# START OF TASK INPUT

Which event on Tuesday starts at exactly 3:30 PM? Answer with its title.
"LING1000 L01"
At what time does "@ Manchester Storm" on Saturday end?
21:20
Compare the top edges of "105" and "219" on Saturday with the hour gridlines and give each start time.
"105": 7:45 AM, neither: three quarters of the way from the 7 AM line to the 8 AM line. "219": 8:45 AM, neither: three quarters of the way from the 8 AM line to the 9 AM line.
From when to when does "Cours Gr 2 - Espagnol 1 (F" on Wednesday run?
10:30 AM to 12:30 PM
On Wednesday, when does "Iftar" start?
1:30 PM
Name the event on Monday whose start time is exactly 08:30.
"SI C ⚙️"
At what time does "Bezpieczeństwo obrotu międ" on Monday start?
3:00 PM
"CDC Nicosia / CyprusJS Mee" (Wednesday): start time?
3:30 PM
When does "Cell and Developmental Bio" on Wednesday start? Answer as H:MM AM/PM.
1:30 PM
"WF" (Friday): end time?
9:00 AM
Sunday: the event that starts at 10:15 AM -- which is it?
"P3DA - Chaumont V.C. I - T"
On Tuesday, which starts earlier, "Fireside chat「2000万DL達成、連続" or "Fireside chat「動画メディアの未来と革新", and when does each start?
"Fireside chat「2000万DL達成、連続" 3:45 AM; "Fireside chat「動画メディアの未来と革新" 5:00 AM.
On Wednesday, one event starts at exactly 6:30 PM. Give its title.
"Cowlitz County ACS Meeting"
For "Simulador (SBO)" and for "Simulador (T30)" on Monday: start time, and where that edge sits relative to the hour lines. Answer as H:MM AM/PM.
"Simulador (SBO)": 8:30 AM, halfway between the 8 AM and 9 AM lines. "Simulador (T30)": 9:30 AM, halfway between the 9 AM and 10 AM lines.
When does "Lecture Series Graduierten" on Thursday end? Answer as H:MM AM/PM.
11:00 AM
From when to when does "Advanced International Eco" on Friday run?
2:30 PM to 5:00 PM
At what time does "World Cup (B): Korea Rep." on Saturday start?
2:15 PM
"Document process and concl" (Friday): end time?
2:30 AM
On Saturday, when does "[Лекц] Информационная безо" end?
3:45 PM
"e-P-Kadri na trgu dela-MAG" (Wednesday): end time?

# END OF TASK INPUT

EXERCISE =>
Convert every line of the records above into a numbered list, omitting any blank lines.

RESPONSE FOR THIS EXERCISE =>
1. Which event on Tuesday starts at exactly 3:30 PM? Answer with its title.
2. "LING1000 L01"
3. At what time does "@ Manchester Storm" on Saturday end?
4. 21:20
5. Compare the top edges of "105" and "219" on Saturday with the hour gridlines and give each start time.
6. "105": 7:45 AM, neither: three quarters of the way from the 7 AM line to the 8 AM line. "219": 8:45 AM, neither: three quarters of the way from the 8 AM line to the 9 AM line.
7. From when to when does "Cours Gr 2 - Espagnol 1 (F" on Wednesday run?
8. 10:30 AM to 12:30 PM
9. On Wednesday, when does "Iftar" start?
10. 1:30 PM
11. Name the event on Monday whose start time is exactly 08:30.
12. "SI C ⚙️"
13. At what time does "Bezpieczeństwo obrotu międ" on Monday start?
14. 3:00 PM
15. "CDC Nicosia / CyprusJS Mee" (Wednesday): start time?
16. 3:30 PM
17. When does "Cell and Developmental Bio" on Wednesday start? Answer as H:MM AM/PM.
18. 1:30 PM
19. "WF" (Friday): end time?
20. 9:00 AM
21. Sunday: the event that starts at 10:15 AM -- which is it?
22. "P3DA - Chaumont V.C. I - T"
23. On Tuesday, which starts earlier, "Fireside chat「2000万DL達成、連続" or "Fireside chat「動画メディアの未来と革新", and when does each start?
24. "Fireside chat「2000万DL達成、連続" 3:45 AM; "Fireside chat「動画メディアの未来と革新" 5:00 AM.
25. On Wednesday, one event starts at exactly 6:30 PM. Give its title.
26. "Cowlitz County ACS Meeting"
27. For "Simulador (SBO)" and for "Simulador (T30)" on Monday: start time, and where that edge sits relative to the hour lines. Answer as H:MM AM/PM.
28. "Simulador (SBO)": 8:30 AM, halfway between the 8 AM and 9 AM lines. "Simulador (T30)": 9:30 AM, halfway between the 9 AM and 10 AM lines.
29. When does "Lecture Series Graduierten" on Thursday end? Answer as H:MM AM/PM.
30. 11:00 AM
31. From when to when does "Advanced International Eco" on Friday run?
32. 2:30 PM to 5:00 PM
33. At what time does "World Cup (B): Korea Rep." on Saturday start?
34. 2:15 PM
35. "Document process and concl" (Friday): end time?
36. 2:30 AM
37. On Saturday, when does "[Лекц] Информационная безо" end?
38. 3:45 PM
39. "e-P-Kadri na trgu dela-MAG" (Wednesday): end time?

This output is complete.